Chef, restaurateur, musician and TV host based in Hanoi, Vietnam

Bobby Chinn is a New Zealand chef, television presenter, restaurateur and cookbook author. He is the host of Discovery TLC's World Cafe, and as a judge on MBC's Top Chef Middle East. He opened two restaurants in Vietnam – Restaurant Bobby Chinn in Hanoi (2001) and Bobby Chinn Saigon in Ho Chi Minh (2011), then relocated to London in 2014 and opened the House of Ho Vietnamese restaurant.

==Early life and education==
Bobby Chinn was born in New Zealand to a Chinese-American father and an Egyptian mother. His grandfather was Egyptian military commander Saad El Shazly.

Chinn was educated at St. George's College in Cairo and Millfield in England before graduating from the Urban School of San Francisco. Chinn then graduated from Richmond College in London in 1986, where he earned a BA in finance and economics. In 2020 he was awarded an honorary Doctorate in Liberal Arts from Richmond College.

After graduating, Chinn worked as a research analyst in Boca Raton, Florida, then a hedge fund in San Francisco, before moving to New York City where he worked on the floor of the New York Stock Exchange.

==Career==
Chinn's culinary career began at the Elka Restaurant in the Miyako Hotel in San Francisco, working under notable chefs Elka Gilmore and Traci Des Jardins. His big break came from Hubert Keller of Fleur de Lys, where he worked the pantry for a year. He was part of the opening team at the Coconut Grove on Van Ness Avenue, where he became the saucier, but succumbed to a back injury. He work-staged in France, then returned to San Francisco for back surgery.

In 1995, Chinn moved to Ho Chi Minh City and worked at La Camargue restaurant. Within six months, he had opened his own restaurant, Saigon Joe's, and moved to Hanoi to open another restaurant, Miro. In 1997, he opened the Red Onion, overlooking the infamous "Hanoi Hilton". The success of the restaurant gave him the opportunity to open his eponymous restaurant in 2001, Restaurant Bobby Chinn.

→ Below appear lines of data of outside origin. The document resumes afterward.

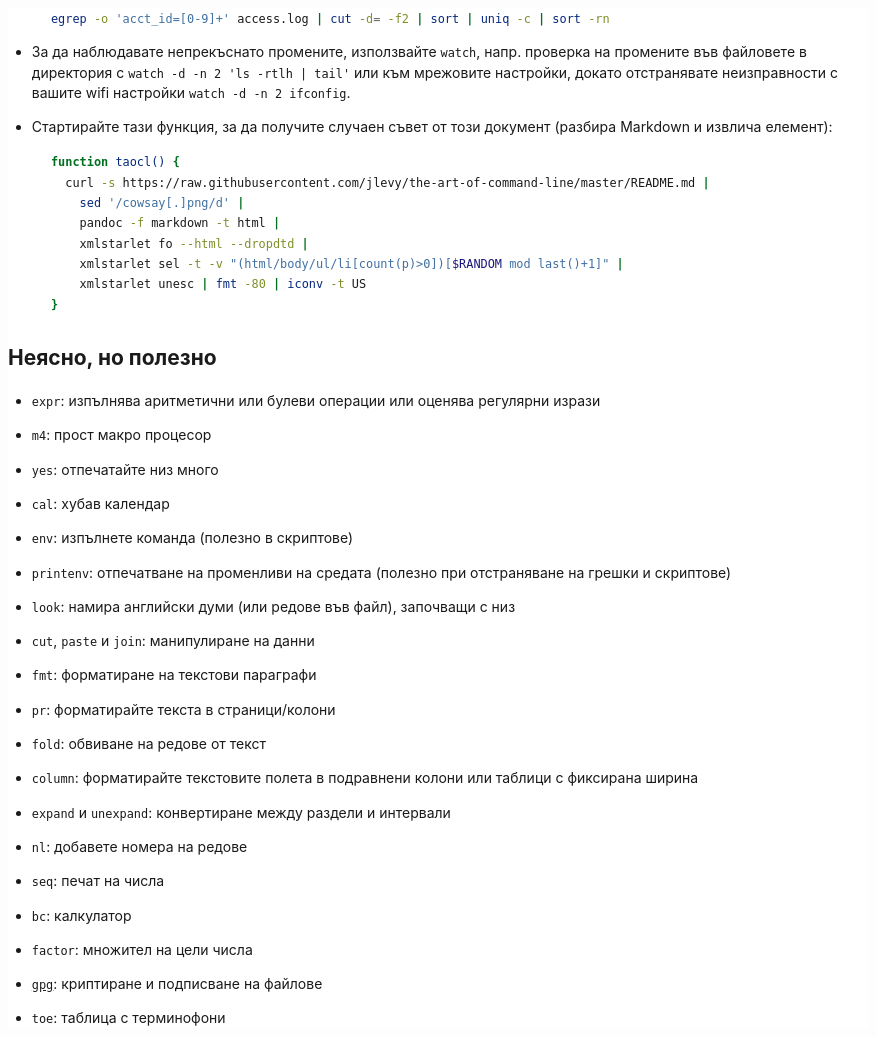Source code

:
```sh
      egrep -o 'acct_id=[0-9]+' access.log | cut -d= -f2 | sort | uniq -c | sort -rn
```

- За да наблюдавате непрекъснато промените, използвайте `watch`, напр. проверка на промените във файловете в директория с `watch -d -n 2 'ls -rtlh | tail'` или към мрежовите настройки, докато отстранявате неизправности с вашите wifi настройки `watch -d -n 2 ifconfig`.

- Стартирайте тази функция, за да получите случаен съвет от този документ (разбира Markdown и извлича елемент):

```sh
      function taocl() {
        curl -s https://raw.githubusercontent.com/jlevy/the-art-of-command-line/master/README.md |
          sed '/cowsay[.]png/d' |
          pandoc -f markdown -t html |
          xmlstarlet fo --html --dropdtd |
          xmlstarlet sel -t -v "(html/body/ul/li[count(p)>0])[$RANDOM mod last()+1]" |
          xmlstarlet unesc | fmt -80 | iconv -t US
      }
```

## Неясно, но полезно

- `expr`: изпълнява аритметични или булеви операции или оценява регулярни изрази

- `m4`: прост макро процесор

- `yes`: отпечатайте низ много

- `cal`: хубав календар

- `env`: изпълнете команда (полезно в скриптове)

- `printenv`: отпечатване на променливи на средата (полезно при отстраняване на грешки и скриптове)

- `look`: намира английски думи (или редове във файл), започващи с низ

- `cut`, `paste` и `join`: манипулиране на данни

- `fmt`: форматиране на текстови параграфи

- `pr`: форматирайте текста в страници/колони

- `fold`: обвиване на редове от текст

- `column`: форматирайте текстовите полета в подравнени колони или таблици с фиксирана ширина

- `expand` и `unexpand`: конвертиране между раздели и интервали

- `nl`: добавете номера на редове

- `seq`: печат на числа

- `bc`: калкулатор

- `factor`: множител на цели числа

- [`gpg`](https://gnupg.org/): криптиране и подписване на файлове

- `toe`: таблица с терминофони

In 2014, Chinn moved to London and launched a modern Vietnamese concept at the House of Ho, which occupies the former site of the 2i's Coffee Bar, Soho.

===Television===
Chinn's television career was launched with his first solo TV show, World Café Asia, on TLC. For the second season, World Café Middle East, Chinn won "Best Entertainment Presenter" at the Asia Television Awards in 2007.

Chinn is a permanent judge on MBC's Top Chef Middle East.

===Cookbook===
Chin's cookbook, Wild Wild East: Recipes & Stories from Vietnam was released in 2007. It is both a guide to Vietnamese food and a diary of Chinn's adventures in Vietnam. In the foreword, Anthony Bourdain claims that "what Bobby doesn’t know about Southeast Asian food is not worth knowing".

===Ambassador roles===
- In 2012, he was appointed WWF Ambassador for Sustainable Seafood. As WWF's Sustainable Seafood Ambassador for the Coral Triangle, he helped WWF raise awareness on the importance of responsible seafood consumption, particularly in the Coral Triangle region, to help alleviate pressures on coastal and marine environments and dwindling fish populations.
- In 2014, he was appointed Tourism Ambassador for Vietnam in Europe.
- In 2021, he was appointed Goodwill Ambassador for the Naomi Tami Memorial Fund.